# Apartment in Athens wanted



## drew (Jun 1, 2008)

Hi all,

My girlfriend and i will be moving to Athens in the next 2 weeks and we'll be there for 5 months.

Does anyone know of good estate agents that will be able to help us rent a place for this short a period of time or... just on the off chance, does anyone have a 2 bedroom apartment they are looking to rent out? I can but dream  

Thanks guys


----------



## artemisth (Jul 23, 2011)

*2BR apartmens for rent*

Hi I have this 2BR apartment available for short term:
82m2 two-bedroom apartment situated on the 1st floor of a multiplex is very convenient to transportation (Panormou metro station 100m close and access to multiple buses - even night bus).
The apartment is in a quiet neighbourhood but also very close to shops, supermarkets, cafes, bars and restaurants. 

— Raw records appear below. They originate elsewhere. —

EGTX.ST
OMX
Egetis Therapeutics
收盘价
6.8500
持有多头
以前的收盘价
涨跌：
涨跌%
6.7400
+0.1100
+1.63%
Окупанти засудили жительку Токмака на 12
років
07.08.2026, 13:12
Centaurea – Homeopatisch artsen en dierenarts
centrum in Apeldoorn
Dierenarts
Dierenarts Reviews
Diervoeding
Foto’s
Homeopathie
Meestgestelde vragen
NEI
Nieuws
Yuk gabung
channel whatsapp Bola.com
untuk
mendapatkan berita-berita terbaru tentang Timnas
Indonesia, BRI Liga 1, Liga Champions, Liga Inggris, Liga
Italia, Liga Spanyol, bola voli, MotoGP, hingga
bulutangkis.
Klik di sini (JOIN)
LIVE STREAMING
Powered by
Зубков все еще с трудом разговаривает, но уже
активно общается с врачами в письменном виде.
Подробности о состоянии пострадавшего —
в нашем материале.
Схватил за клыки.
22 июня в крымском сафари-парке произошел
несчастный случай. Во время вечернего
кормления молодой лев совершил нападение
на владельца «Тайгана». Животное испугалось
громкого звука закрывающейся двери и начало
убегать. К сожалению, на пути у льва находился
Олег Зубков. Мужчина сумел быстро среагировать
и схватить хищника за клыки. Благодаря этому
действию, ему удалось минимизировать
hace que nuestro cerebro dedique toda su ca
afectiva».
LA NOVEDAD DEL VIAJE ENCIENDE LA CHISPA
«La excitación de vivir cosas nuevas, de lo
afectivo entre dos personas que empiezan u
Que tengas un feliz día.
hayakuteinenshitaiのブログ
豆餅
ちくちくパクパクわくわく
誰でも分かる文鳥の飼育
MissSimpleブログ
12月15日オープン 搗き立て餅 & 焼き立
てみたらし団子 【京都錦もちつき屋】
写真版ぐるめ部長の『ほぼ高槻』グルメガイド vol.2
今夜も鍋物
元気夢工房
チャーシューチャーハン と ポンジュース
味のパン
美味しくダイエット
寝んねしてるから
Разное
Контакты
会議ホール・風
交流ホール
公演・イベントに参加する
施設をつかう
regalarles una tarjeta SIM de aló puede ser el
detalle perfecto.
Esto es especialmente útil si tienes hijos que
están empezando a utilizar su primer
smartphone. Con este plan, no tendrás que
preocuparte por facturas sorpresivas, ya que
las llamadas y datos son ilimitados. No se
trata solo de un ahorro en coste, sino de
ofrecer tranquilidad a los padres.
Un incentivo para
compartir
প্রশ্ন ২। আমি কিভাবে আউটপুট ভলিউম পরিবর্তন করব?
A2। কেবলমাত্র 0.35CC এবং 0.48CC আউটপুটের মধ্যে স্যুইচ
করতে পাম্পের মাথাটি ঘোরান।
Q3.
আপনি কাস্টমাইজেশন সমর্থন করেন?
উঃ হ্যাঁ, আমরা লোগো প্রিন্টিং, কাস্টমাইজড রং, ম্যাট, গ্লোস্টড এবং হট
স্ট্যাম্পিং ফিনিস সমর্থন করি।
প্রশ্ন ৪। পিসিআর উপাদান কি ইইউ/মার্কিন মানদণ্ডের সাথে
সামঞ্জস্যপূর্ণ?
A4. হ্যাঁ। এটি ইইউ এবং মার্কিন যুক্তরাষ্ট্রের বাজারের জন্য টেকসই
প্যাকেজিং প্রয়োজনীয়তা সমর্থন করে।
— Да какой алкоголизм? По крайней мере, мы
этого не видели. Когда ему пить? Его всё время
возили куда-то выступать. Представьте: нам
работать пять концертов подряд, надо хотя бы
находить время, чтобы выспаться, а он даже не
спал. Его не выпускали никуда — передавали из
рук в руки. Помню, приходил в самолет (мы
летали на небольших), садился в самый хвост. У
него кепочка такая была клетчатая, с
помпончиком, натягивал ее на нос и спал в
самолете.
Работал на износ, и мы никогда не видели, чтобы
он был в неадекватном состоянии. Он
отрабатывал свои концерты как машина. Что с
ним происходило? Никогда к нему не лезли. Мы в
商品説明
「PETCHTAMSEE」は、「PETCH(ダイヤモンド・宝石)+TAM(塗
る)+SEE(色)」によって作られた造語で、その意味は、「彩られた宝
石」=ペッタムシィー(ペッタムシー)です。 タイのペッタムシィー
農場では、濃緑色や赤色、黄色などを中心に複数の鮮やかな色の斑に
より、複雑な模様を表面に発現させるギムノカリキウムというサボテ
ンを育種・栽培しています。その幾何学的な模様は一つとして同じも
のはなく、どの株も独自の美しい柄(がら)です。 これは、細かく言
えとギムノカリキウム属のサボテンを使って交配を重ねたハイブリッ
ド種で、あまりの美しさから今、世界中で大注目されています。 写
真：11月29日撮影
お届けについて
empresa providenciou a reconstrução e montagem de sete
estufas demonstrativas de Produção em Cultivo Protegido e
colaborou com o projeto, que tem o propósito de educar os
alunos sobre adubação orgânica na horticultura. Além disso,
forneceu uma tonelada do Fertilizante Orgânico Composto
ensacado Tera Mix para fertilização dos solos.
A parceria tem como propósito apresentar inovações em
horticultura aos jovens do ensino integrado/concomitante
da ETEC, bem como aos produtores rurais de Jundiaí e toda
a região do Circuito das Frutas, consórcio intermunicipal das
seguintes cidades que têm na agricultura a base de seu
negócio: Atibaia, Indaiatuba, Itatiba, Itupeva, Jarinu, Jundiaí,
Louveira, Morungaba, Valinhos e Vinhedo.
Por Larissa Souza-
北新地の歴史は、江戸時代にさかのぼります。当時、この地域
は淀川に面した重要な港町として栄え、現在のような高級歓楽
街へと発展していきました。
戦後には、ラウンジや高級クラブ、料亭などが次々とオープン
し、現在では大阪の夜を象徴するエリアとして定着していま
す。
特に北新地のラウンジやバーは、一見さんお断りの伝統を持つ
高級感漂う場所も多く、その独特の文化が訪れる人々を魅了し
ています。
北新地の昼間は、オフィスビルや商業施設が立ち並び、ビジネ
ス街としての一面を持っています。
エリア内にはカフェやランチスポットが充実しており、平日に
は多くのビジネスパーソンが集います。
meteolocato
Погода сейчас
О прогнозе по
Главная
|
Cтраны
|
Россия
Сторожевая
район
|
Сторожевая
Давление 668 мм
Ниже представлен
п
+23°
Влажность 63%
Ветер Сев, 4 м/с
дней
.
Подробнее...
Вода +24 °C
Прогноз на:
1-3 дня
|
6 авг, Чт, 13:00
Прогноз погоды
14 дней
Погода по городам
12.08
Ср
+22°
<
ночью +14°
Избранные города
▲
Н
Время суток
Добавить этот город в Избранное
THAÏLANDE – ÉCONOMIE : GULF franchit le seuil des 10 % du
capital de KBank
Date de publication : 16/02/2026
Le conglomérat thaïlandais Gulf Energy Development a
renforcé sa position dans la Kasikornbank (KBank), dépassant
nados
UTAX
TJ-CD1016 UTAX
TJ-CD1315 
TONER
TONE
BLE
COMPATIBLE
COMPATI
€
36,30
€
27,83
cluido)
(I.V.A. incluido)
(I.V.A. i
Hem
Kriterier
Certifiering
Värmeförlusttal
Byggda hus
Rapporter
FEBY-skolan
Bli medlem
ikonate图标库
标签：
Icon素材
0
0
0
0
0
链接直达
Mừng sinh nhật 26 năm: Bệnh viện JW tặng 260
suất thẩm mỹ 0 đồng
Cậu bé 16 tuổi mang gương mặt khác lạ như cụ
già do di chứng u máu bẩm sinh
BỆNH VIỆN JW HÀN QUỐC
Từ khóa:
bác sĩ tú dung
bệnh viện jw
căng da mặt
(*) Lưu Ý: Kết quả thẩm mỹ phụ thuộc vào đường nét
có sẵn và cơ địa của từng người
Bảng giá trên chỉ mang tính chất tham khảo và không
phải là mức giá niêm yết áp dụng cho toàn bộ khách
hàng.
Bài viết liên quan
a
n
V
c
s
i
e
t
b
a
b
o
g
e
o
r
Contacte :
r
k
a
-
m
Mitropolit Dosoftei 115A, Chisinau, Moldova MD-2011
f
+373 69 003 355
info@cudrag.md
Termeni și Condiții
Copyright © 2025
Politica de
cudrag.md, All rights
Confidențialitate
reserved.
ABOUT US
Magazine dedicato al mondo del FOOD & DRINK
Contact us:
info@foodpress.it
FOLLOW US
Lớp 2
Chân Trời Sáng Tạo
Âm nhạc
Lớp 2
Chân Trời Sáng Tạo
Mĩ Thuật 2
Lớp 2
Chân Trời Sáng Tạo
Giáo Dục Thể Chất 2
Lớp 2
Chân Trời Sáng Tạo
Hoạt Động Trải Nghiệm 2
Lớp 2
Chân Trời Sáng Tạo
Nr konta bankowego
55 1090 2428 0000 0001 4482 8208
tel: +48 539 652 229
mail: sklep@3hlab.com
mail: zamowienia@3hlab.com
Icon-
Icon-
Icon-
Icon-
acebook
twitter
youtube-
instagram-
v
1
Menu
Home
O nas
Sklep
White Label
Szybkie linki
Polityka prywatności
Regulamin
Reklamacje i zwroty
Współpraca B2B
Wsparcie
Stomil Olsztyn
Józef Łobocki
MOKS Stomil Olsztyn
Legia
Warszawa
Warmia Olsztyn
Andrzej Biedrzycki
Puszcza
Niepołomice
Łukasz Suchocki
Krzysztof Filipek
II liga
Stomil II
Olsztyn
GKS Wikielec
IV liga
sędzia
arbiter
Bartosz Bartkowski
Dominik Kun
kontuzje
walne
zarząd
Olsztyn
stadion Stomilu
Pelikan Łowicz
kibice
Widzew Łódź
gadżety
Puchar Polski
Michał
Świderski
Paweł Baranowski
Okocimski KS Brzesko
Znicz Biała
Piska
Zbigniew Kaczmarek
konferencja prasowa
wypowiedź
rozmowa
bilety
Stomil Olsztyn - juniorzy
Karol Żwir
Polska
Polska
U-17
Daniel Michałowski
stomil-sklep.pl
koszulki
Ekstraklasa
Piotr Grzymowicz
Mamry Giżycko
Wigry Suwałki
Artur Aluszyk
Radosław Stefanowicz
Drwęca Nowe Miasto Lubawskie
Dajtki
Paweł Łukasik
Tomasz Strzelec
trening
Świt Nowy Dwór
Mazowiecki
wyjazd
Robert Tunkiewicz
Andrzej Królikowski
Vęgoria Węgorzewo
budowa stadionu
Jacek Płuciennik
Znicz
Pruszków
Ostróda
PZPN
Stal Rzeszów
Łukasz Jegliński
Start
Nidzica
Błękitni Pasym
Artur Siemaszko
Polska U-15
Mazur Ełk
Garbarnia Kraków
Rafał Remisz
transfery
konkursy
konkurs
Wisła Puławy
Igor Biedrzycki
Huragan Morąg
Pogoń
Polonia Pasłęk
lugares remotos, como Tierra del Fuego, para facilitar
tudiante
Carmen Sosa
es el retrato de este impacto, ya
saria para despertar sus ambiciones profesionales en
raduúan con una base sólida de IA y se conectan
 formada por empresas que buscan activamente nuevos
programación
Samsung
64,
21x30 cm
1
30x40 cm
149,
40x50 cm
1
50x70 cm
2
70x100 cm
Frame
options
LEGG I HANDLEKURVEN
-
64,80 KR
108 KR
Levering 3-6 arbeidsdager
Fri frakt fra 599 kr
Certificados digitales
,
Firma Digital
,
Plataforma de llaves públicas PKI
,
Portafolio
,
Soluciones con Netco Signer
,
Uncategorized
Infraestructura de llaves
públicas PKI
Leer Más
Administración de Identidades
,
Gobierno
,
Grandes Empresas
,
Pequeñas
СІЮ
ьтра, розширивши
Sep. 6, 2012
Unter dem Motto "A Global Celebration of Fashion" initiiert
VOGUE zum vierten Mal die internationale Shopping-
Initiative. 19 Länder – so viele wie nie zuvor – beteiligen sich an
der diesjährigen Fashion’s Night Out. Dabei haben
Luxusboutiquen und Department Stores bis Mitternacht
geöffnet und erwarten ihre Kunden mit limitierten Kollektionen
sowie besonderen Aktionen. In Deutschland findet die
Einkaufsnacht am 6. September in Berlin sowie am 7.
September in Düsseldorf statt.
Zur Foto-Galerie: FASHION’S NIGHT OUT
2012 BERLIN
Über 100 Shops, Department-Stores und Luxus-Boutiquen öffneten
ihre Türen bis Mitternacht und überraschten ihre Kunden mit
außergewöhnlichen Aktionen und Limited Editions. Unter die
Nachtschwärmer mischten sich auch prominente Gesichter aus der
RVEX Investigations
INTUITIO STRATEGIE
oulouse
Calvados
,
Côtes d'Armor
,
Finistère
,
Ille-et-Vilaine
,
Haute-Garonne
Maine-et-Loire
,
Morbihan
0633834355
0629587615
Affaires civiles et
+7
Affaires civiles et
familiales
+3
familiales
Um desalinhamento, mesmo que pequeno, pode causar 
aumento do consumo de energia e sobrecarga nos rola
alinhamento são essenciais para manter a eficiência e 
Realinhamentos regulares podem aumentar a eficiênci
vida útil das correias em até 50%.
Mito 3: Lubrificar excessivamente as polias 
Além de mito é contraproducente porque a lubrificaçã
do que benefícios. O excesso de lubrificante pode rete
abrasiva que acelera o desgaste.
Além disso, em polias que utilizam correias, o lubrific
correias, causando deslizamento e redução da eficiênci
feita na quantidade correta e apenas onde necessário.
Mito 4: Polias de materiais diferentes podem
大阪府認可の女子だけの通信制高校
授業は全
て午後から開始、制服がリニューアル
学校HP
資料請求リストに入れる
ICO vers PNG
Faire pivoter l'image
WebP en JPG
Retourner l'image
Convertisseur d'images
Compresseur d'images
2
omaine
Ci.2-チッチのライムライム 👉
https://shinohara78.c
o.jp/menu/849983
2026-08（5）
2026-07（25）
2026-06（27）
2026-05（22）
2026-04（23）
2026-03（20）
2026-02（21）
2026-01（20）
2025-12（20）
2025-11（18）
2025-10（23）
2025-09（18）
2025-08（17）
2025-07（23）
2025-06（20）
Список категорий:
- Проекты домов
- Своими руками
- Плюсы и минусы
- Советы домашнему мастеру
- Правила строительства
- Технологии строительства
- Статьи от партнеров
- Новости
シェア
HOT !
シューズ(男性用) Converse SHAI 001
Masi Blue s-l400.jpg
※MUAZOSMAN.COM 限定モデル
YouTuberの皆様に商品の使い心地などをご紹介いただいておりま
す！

The unit is fully furnished with modern furniture and appliances:
* 1 double bed
* 2 single beds
* sofa bed with true matress that can sleep 2
* dinning table
* armchairs 
* A/C unit and central heating
* TV, a DVD player
* Washing machine - iron & ironing board. 
* Large refrigerator, stove, dishwasher
* Dishes, kitchen utensils, linens
* High-speed internet connection 




drew said:


> Hi all,
> 
> My girlfriend and i will be moving to Athens in the next 2 weeks and we'll be there for 5 months.
> 
> ...


----------



## drew (Jun 1, 2008)

Hi there artemisth

I sent you a message about the apartment, please could you send me a few more details. Area and some photos fit possible?

thank you


----------



## artemisth (Jul 23, 2011)

I have no way to send you pictures and I am not allowed to send a link yet...


----------



## poppie (Mar 2, 2011)

*Rentals*



drew said:


> Hi all,
> 
> My girlfriend and i will be moving to Athens in the next 2 weeks and we'll be there for 5 months.
> 
> ...


Hi Drew, try this site for rentals there are quite a few
justlanded


----------



## drew (Jun 1, 2008)

poppie said:


> Hi Drew, try this site for rentals there are quite a few
> justlanded


thank you! finding it quite hard to get somewhere so all help is very much appreciate!!


----------



## drew (Jun 1, 2008)

artemisth said:


> . I have no way to send you pictures and I am not allowed to send a link yet...


if i was to send you my private email address would you be able to send me a link? thank you for the help, by the way


----------



## artemisth (Jul 23, 2011)

drew said:


> if i was to send you my private email address would you be able to send me a link? thank you for the help, by the way


Sorry Drew,
but the apartment was rented yesterday.
there are sites you can look
expatriates com
craigslist gr


----------